• Your goal: Rewrite the text of each item below with "photo" replaced by "image" and everything else left as it is. Leave the pictures out of your answer.

(Items from a collection)
==============================
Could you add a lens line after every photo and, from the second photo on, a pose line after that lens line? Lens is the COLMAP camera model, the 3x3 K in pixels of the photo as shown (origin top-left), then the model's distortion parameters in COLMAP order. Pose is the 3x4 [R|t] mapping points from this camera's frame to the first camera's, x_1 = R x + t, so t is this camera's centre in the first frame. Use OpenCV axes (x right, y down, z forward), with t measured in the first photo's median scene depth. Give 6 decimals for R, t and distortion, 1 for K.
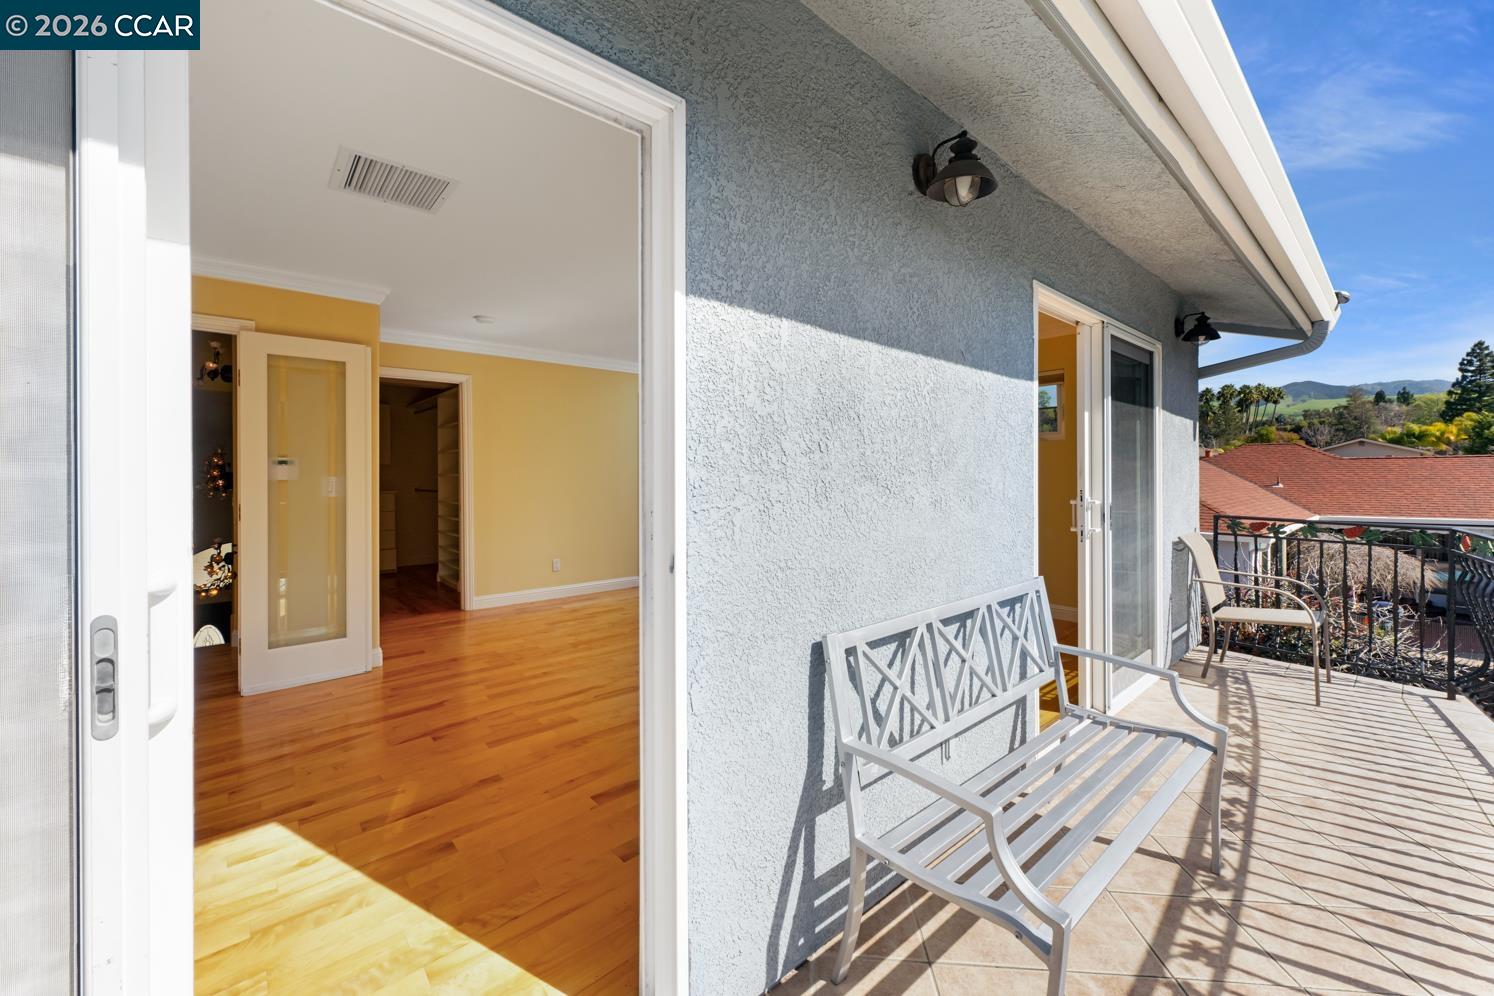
lens RADIAL K [[594.5, 0, 723.6], [0, 594.5, 469.1], [0, 0, 1]] dist [0.000851, 0.000115]
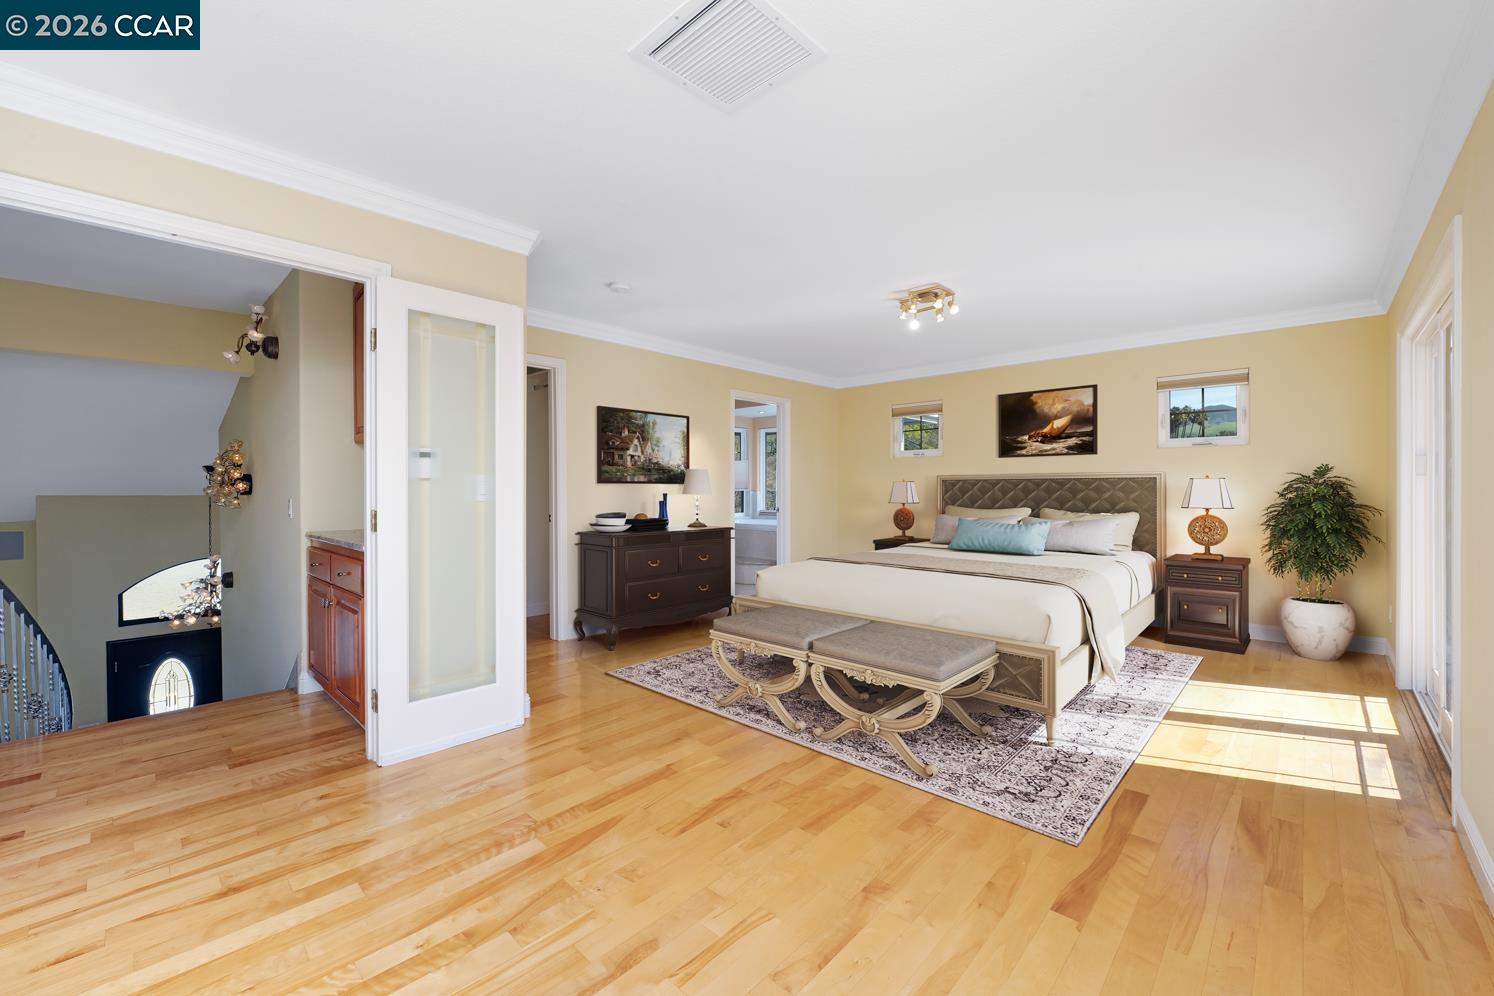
lens RADIAL K [[603.4, 0, 740.2], [0, 603.4, 487.3], [0, 0, 1]] dist [-0.013984, 0.000128]
pose [[0.993914, 0.005488, 0.110022, -0.410890], [-0.006337, 0.999953, 0.007362, 0.021287], [-0.109976, -0.008014, 0.993902, 0.192568]]
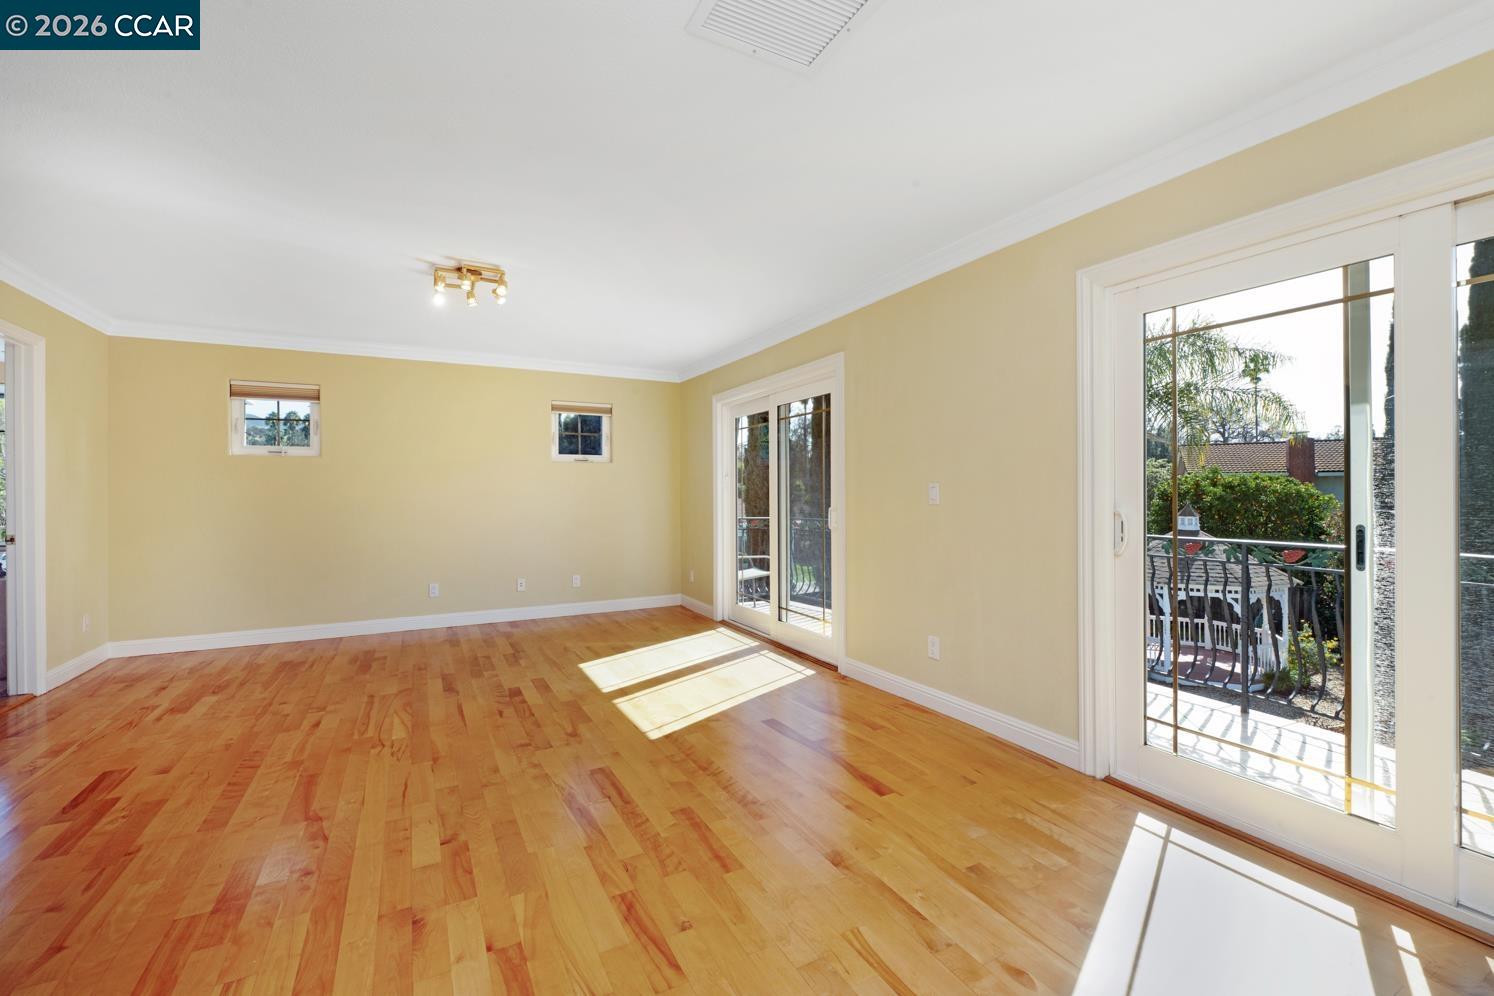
lens RADIAL K [[625.2, 0, 739.3], [0, 625.2, 494.2], [0, 0, 1]] dist [0.001509, 0.000114]
pose [[0.216907, 0.004012, 0.976184, -0.804867], [-0.004353, 0.999986, -0.003142, 0.024443], [-0.976182, -0.003568, 0.216922, 0.613952]]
==============================
• Answer for this exercise:
Could you add a lens line after every image and, from the second image on, a pose line after that lens line? Lens is the COLMAP camera model, the 3x3 K in pixels of the image as shown (origin top-left), then the model's distortion parameters in COLMAP order. Pose is the 3x4 [R|t] mapping points from this camera's frame to the first camera's, x_1 = R x + t, so t is this camera's centre in the first frame. Use OpenCV axes (x right, y down, z forward), with t measured in the first image's median scene depth. Give 6 decimals for R, t and distortion, 1 for K.
lens RADIAL K [[594.5, 0, 723.6], [0, 594.5, 469.1], [0, 0, 1]] dist [0.000851, 0.000115]
lens RADIAL K [[603.4, 0, 740.2], [0, 603.4, 487.3], [0, 0, 1]] dist [-0.013984, 0.000128]
pose [[0.993914, 0.005488, 0.110022, -0.410890], [-0.006337, 0.999953, 0.007362, 0.021287], [-0.109976, -0.008014, 0.993902, 0.192568]]
lens RADIAL K [[625.2, 0, 739.3], [0, 625.2, 494.2], [0, 0, 1]] dist [0.001509, 0.000114]
pose [[0.216907, 0.004012, 0.976184, -0.804867], [-0.004353, 0.999986, -0.003142, 0.024443], [-0.976182, -0.003568, 0.216922, 0.613952]]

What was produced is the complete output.